# Paper mache mold release?



## ouizul1 (May 22, 2010)

I've got this plastic ice mold that is the perfect size for a couple of hollow, half skulls for a project. I was thinking about pressing either paper mache or paper clay into it to make the skull shells. The detail needs to be on the outside of the shells.

I've never done any "inside out", or molded paper mache and I'm not sure what to use for a mold release.


----------



## krough (Oct 7, 2004)

Floor wax, PAM cooking spray, or a light coating of vaseline will work. I would use cooking spray.


----------



## RoxyBlue (Oct 6, 2008)

You might be interested in Jaybo's thread on casting papier mache items here:

http://www.hauntforum.com/showthread.php?t=27135


----------



## goneferal (Sep 8, 2010)

WD 40 works great for me, even with the most detailed stuff.


----------



## Jaybo (Mar 2, 2009)

Probably nothing. On my plastic molds, the PM clay doesn't stick at all. I just flex the mold and it pops right out. But, if you are nervous, all of the suggestions above work fine.


----------



## Jaybo (Mar 2, 2009)

Another side note. If you read my thread about casting mache, be careful if you decide to use the microwave to dry your piece. That mold you have looks like very thin plastic. That type of plastic will melt. If you use a thin layer of mache clay, it will dry enough to be demolded in about a day.


----------



## ouizul1 (May 22, 2010)

Woohoo!! Thanks for all the good responses! 

I read your thread about casting paper mache, Jaybo...that was great. Wonder why it didn't show up on my search of the Forums? Oh well, got it now. Thanks.
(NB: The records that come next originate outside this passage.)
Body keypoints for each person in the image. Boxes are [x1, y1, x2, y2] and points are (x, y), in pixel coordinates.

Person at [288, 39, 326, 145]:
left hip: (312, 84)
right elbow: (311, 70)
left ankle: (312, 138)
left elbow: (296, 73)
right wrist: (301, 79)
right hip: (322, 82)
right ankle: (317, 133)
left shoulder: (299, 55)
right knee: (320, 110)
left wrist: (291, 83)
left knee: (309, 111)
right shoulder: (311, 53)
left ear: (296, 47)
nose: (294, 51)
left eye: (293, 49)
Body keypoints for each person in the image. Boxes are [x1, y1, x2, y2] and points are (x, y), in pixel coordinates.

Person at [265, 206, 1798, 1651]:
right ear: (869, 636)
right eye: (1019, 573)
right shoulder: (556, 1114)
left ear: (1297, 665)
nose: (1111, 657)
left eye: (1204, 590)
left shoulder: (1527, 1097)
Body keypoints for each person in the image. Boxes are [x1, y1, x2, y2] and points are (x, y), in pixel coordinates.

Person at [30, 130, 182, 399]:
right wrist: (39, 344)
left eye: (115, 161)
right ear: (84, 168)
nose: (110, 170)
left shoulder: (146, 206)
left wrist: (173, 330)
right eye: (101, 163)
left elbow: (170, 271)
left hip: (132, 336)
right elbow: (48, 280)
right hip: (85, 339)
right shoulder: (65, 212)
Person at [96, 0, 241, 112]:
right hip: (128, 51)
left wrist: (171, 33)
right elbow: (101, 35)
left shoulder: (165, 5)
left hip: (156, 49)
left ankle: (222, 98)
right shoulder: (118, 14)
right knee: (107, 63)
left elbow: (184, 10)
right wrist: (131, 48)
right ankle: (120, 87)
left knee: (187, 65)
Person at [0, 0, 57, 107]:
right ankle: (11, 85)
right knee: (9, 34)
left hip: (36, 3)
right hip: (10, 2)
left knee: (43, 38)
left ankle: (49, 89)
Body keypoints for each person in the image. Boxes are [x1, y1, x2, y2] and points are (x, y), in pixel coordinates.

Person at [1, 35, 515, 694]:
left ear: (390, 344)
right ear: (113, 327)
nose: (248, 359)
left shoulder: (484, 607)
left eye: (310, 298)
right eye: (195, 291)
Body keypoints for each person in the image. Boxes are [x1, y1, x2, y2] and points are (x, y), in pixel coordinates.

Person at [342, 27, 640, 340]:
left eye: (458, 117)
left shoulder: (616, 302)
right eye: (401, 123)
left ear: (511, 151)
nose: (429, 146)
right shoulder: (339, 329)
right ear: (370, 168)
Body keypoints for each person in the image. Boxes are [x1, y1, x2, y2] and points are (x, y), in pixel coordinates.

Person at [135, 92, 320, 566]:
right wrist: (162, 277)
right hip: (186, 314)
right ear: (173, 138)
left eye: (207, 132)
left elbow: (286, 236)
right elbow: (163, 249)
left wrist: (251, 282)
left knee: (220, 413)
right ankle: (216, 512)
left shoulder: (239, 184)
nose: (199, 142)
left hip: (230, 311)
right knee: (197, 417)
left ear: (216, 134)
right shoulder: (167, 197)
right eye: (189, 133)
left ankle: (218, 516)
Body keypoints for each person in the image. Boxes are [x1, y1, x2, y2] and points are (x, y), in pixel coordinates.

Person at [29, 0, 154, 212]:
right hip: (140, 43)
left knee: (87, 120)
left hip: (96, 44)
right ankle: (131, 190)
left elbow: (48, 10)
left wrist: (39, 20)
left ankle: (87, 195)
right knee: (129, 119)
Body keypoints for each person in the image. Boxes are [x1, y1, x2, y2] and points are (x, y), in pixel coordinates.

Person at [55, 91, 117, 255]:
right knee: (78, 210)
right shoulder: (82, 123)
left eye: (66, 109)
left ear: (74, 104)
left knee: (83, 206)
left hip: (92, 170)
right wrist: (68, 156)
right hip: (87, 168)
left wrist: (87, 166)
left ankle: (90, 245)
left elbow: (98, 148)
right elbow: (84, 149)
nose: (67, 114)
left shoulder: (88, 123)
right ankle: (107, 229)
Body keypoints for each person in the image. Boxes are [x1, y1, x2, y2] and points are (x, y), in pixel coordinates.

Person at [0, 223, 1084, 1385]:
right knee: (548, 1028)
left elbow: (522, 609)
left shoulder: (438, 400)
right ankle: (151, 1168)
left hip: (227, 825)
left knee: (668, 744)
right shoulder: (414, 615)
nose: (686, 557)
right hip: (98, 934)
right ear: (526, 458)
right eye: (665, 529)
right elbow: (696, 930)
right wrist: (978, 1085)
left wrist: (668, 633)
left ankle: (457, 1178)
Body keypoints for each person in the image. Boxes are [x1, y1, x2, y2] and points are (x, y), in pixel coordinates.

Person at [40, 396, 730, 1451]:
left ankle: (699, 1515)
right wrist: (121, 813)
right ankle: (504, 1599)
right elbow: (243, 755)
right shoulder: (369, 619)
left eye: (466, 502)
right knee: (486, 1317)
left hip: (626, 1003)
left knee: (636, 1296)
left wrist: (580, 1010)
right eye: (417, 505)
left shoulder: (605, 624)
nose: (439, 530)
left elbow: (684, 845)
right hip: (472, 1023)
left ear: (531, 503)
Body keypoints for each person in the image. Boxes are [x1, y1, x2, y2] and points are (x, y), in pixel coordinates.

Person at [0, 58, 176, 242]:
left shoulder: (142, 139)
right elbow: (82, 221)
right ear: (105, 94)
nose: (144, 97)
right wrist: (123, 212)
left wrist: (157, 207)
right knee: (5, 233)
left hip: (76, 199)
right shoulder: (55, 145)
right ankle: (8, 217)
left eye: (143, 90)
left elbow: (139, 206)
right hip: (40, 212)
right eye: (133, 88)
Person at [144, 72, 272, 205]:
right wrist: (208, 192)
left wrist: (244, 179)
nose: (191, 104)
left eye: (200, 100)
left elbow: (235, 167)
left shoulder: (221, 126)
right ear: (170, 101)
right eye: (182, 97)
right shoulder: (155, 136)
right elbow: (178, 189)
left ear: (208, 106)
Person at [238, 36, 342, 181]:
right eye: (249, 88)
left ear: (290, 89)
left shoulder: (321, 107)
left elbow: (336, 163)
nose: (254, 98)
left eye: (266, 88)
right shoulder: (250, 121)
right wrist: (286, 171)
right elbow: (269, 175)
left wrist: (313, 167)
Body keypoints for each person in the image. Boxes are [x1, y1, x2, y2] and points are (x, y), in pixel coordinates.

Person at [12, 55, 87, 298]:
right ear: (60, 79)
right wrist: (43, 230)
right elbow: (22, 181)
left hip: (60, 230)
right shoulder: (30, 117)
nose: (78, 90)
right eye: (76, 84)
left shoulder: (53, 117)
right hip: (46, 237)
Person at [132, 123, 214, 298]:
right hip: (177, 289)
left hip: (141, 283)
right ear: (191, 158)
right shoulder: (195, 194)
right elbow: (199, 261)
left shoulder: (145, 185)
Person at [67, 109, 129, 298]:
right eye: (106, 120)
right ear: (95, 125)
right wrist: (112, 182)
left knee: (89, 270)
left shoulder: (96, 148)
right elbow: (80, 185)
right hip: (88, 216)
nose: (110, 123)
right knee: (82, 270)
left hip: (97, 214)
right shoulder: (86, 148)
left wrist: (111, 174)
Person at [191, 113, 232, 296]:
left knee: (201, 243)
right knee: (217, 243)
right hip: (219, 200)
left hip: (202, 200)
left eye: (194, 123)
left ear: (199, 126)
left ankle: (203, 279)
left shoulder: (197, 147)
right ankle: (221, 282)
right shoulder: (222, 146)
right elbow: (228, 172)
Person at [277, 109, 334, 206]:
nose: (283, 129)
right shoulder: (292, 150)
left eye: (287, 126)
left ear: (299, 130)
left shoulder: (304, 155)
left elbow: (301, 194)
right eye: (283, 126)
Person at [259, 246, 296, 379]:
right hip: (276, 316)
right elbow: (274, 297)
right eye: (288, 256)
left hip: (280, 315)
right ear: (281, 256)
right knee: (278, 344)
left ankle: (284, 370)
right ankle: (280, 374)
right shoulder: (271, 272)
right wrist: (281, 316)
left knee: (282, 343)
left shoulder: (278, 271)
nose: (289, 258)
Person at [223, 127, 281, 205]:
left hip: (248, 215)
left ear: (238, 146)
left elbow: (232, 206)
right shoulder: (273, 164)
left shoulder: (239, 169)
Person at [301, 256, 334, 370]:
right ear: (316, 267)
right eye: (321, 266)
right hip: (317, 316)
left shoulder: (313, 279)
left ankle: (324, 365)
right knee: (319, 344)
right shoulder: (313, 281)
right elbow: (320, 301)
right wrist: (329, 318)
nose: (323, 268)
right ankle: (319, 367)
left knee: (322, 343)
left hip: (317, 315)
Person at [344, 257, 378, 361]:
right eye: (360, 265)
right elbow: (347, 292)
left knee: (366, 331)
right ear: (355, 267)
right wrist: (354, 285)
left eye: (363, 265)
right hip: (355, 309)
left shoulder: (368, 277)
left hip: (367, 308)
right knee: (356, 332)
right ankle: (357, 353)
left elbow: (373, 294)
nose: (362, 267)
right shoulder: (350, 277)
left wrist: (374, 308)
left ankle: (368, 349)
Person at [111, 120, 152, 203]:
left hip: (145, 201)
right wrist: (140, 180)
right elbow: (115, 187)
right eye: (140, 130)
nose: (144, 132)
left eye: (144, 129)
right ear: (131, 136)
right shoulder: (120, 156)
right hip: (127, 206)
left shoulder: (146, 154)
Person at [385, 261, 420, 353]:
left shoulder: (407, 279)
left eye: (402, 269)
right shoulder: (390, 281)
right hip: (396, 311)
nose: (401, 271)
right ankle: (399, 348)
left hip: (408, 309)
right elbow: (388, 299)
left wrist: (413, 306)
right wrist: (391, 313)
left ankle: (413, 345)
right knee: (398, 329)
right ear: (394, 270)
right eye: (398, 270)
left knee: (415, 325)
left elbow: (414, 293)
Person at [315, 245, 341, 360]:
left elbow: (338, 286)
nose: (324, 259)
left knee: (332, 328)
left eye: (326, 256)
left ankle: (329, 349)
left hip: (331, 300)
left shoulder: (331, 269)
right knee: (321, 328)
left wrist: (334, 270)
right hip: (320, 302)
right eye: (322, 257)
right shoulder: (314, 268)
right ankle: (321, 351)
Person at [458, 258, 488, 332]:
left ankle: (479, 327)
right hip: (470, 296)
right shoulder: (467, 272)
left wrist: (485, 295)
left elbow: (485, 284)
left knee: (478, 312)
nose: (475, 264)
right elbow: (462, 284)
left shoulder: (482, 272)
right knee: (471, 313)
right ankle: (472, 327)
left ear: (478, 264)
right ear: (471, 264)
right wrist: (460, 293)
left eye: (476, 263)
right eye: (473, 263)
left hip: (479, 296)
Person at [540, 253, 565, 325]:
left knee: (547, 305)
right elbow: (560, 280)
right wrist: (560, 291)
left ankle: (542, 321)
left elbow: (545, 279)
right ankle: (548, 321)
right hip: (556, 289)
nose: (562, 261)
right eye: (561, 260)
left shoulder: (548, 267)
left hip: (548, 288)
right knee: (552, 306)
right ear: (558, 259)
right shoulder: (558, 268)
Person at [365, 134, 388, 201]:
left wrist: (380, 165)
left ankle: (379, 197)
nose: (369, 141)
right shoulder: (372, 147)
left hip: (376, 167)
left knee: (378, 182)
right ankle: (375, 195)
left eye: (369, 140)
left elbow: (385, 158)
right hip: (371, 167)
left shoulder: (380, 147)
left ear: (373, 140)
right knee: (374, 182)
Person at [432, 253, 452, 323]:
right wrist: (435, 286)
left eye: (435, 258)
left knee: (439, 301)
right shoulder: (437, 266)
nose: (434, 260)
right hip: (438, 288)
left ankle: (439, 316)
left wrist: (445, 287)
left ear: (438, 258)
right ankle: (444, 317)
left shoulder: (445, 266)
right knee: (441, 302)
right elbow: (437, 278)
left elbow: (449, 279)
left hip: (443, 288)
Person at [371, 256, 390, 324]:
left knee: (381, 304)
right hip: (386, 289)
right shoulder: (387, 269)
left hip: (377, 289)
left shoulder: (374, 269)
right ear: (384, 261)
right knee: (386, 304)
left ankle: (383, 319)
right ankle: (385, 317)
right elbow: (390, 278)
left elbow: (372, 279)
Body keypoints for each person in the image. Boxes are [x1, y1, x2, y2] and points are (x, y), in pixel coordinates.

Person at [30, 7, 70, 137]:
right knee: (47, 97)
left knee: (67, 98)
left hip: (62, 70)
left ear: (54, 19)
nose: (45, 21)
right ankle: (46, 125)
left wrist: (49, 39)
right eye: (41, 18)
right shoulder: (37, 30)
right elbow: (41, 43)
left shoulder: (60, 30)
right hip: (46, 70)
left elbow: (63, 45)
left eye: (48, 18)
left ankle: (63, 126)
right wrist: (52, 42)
I think I'm going to start with no release agent because I do have to paint and water-proof these things. No gunk will make that process easier to deal with. Then if necessary I'll try krough's idea for vaseline because I think I can control it better...then try the oils. Heck, I'll probably try them all before it's over. 

Thanks again! Can't to get started now.
...wonder if I can go home early. ...oh, I think I'm getting sick...yeah, that's it.


----------